On behalf of the GSWNY Diversity, Equity, & Inclusion Committee, every month we’re highlighting different holidays and events that are celebrated by people around the world. DEI Celebrations in March include Women’s History Month; International Women’s Day; the beginning of Deaf History Month; Pi Day; St. Patrick’s Day; Vernal Equinox; Nowruz; World Down Syndrome Day; the start of Passover; and Holi.
Women’s History Month
Women’s History Month is and always has been about celebrating the contributions of women in American history. It’s a time to further recognize their work and learn more about all that they have done (and continue to do) for our world.
This year, we’re celebrating by asking YOU about the woman who most inspires you. Learn more about Women’s History Month and our contest here.
International Women’s Day (March 8)
This year, we celebrated International Women’s Day during Girl Scout Week! This day serves as a way to celebrate the achievements of women around the world as well as to boost push for gender parity. It helps to raise awareness about equality for women as well as fundraise for charities that are female focused.
Deaf History Month (Begins March 13)
This month actually spans two, as it ends April 15. The reason for this comes down the significant days for the Deaf community in history. The first was April 15, 1817, when the first permanent public school for the deaf was established in Hartford, Connecticut. The second recognizes the signing of the Gallaudet University charter on April 8, 1964, by President Abraham Lincoln. This established the only university in the world that exists only for students who are deaf or hard of hearing. Finally is March 13, 1988, when the Deaf Now protest took place, which resulted in the first Deaf President of Gallaudet University. Read more from the National Association of the Deaf
Pi Day (March 14)
Pi Day brings out the math lover in all of us (and baked good lover, if you celebrate right!). Pi is an infinite number that represents the ratio of the circumference of a circle to its diameter, which is shortened to 3.14. This remains the same regardless of the circle size.
St. Patrick’s Day (March 17)
This widely celebrated holiday instantly brings up mental images of green shirts and shamrocks. Many use it as a celebration of Irish culture, but traditionally it is a religious holiday. Saint Patrick was born in Roman Britain and originally came to Ireland as a slave before escaping. Later, he returned and receives the credit for being the person who brought Christianity to Ireland. He is now recognized as the patron saint of Ireland.
The first parade for St. Patrick’s Day actually happened in Florida in 1601, not Ireland as you would expect.
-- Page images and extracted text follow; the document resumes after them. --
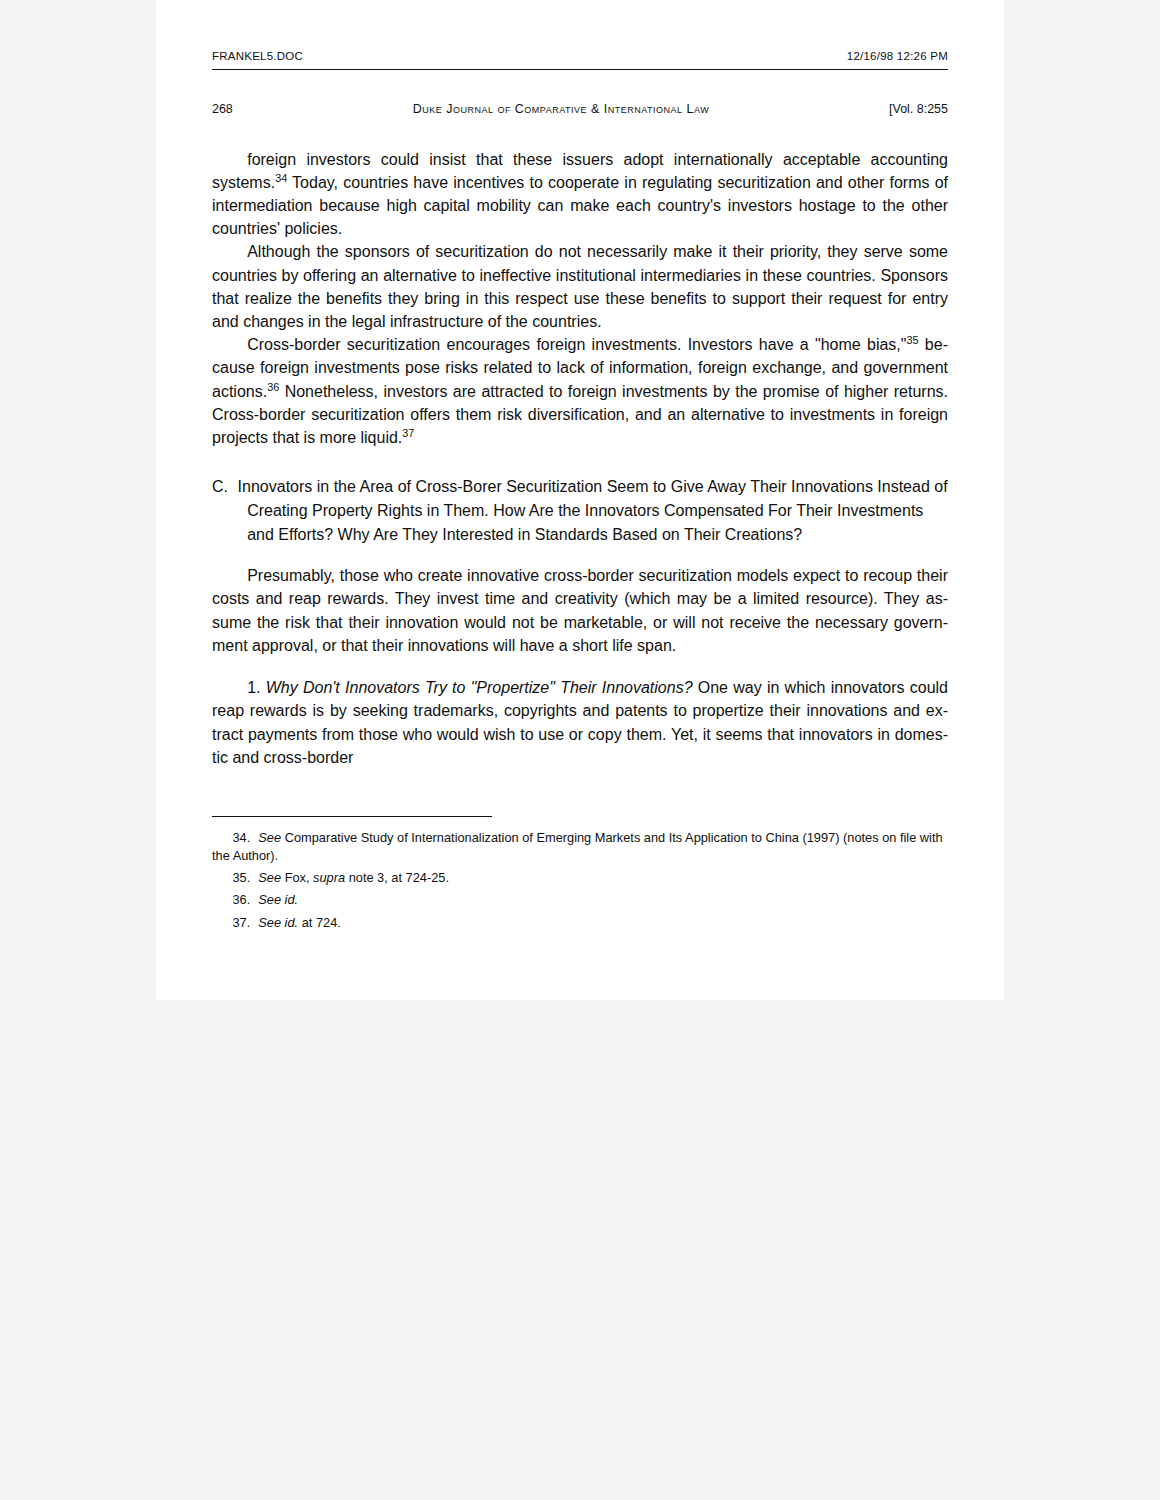FRANKEL5.DOC 12/16/98 12:26 PM
268 Duke Journal of Comparative & International Law [Vol. 8:255
foreign investors could insist that these issuers adopt internationally acceptable accounting systems.34 Today, countries have incentives to cooperate in regulating securitization and other forms of intermediation because high capital mobility can make each country's investors hostage to the other countries' policies.
Although the sponsors of securitization do not necessarily make it their priority, they serve some countries by offering an alternative to ineffective institutional intermediaries in these countries. Sponsors that realize the benefits they bring in this respect use these benefits to support their request for entry and changes in the legal infrastructure of the countries.
Cross-border securitization encourages foreign investments. Investors have a "home bias,"35 because foreign investments pose risks related to lack of information, foreign exchange, and government actions.36 Nonetheless, investors are attracted to foreign investments by the promise of higher returns. Cross-border securitization offers them risk diversification, and an alternative to investments in foreign projects that is more liquid.37
C. Innovators in the Area of Cross-Borer Securitization Seem to Give Away Their Innovations Instead of Creating Property Rights in Them. How Are the Innovators Compensated For Their Investments and Efforts? Why Are They Interested in Standards Based on Their Creations?
Presumably, those who create innovative cross-border securitization models expect to recoup their costs and reap rewards. They invest time and creativity (which may be a limited resource). They assume the risk that their innovation would not be marketable, or will not receive the necessary government approval, or that their innovations will have a short life span.
1. Why Don't Innovators Try to "Propertize" Their Innovations? One way in which innovators could reap rewards is by seeking trademarks, copyrights and patents to propertize their innovations and extract payments from those who would wish to use or copy them. Yet, it seems that innovators in domestic and cross-border
34. See Comparative Study of Internationalization of Emerging Markets and Its Application to China (1997) (notes on file with the Author).
35. See Fox, supra note 3, at 724-25.
36. See id.
37. See id. at 724.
They began to grow in popularity, with homesick Irish soldiers marching on March 17, 1772 in New York City to honor their patron saint. More parades took off and enthusiasm continued to grow.
Despite how we celebrate in the United States, traditionally St. Patrick’s Day is a religious occasion in Ireland where people attend church in the morning and later eat Irish bacon and cabbage because the Lenten restrictions are waived for the day. Recently, Ireland has made more of a push in their own celebrations to boost tourism and showcase Irish culture.
Vernal Equinox (March 20)
The Vernal Equinox marks the first day of spring and one out of two times in the year when the Sun is directly above the Equator, making the day and night the same amount of time. Many celebrate this as a time of fresh starts and fertility. In fact, many areas in Asia observe the New Year on this day, called Nowruz.
Nowruz (March 20)
This Persian word translates to “new day” and is known as either the Iranian New Year or Persian New Year. People of different beliefs celebrate the day, but it also serves as a holy day for certain groups, including some Muslim communities, Zoroastrians, and more. In preparation for the day, spring cleaning is important as well as purchasing new clothes to wear for the new year. Then visits are made to family and friends before they gather around the Haft-sin table to celebrate the moment the New Year arrives.
World Down Syndrome Day (March 21)
Passover (Begins March 27)
Passover is a Jewish celebration to represent the Israelites being led out of Egypt, also know as the Exodus. The standard length is eight days and it begins with either one or two nights of seder, a specific feast. Individual celebrations may vary, but there are certain things to expect at seder, including prayers and a seder plate. This contains a number of things including unleavened bread (matzoh), bitter herbs (maror), and more.
The matzoah, or unleavened bread, represents the speed in which the Israelites left Egypt. Their bread didn’t have time to rise, so they honor this during Passover celebrations. Learn more about Passover
Holi (March 28-29)
This famous Hindu holiday is celebrated throughout most of India, sometimes under a different name. This “festival of love” represents a time to forget bad feelings and resentments and unite in friendship and love. Color plays a major part of this holiday, with the vibrancy representing positivity. No matter what part of the country it is is celebrated in, all partake with great joy and excitement. Before the day of Holi, a bonfire is lit to represent how good triumphs over evil. The colors come out in force on Holi as people play with them with their friends and family and then in the evening show their love and respect.